Well, i thought it would. I haven't been to IRC in quite some time and i've not been much on FreeNode at all. I vaguely remember at least Rizon actually sending confirmations but i might be wrong. I guess i'll just try it with some random nickname and see what happens.



Lamia said:


> That's one if the reasons it worth exploring the competitive collaborative tools - slack, matrix, mastodon, etc. Having a PKG/port that connects to all is awesome. That's what Mattermost does. And here is its IRC bridge.



I haven't seen anything yet that (to me) would be a worthy IRC replacement. The problem with bridges is that those could be deprecated pretty much any time in the future (slack did this if i remember correctly) and i don't like the idea of pushing some service i don't actually like when they could take my method of use away the second they feel like they have reached critical mass and don't have a need to make compromises anymore.



Lamia said:


> I'm on it. I prefer using one client for all - not several apps/messengers.
> 
> I made to remember Meebo. They have a cool app that would integrate any chat - Yahoo, facebook, msn, aol, etc - back then.

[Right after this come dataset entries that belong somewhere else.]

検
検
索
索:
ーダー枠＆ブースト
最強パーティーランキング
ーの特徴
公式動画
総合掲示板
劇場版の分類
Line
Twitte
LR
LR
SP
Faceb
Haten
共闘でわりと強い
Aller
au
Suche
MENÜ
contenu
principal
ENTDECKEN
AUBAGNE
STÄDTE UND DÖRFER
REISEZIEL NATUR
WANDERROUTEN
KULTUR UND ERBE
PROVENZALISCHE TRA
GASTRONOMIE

In theory i agree. If there absolutely has to be fragmentation having a single unified client would be nice but i think it would be better to try to address the fragmentation issue first. Also from my experience a client exclusively made for a single protocol has a better chance to actually also support the lesser used features while allowing for more choice of clients to begin with. From the top of my head i could only list 2 multiprotocol clients: Pidgin and Trillian. With the latter likely Windows only or even dead for decades.


----------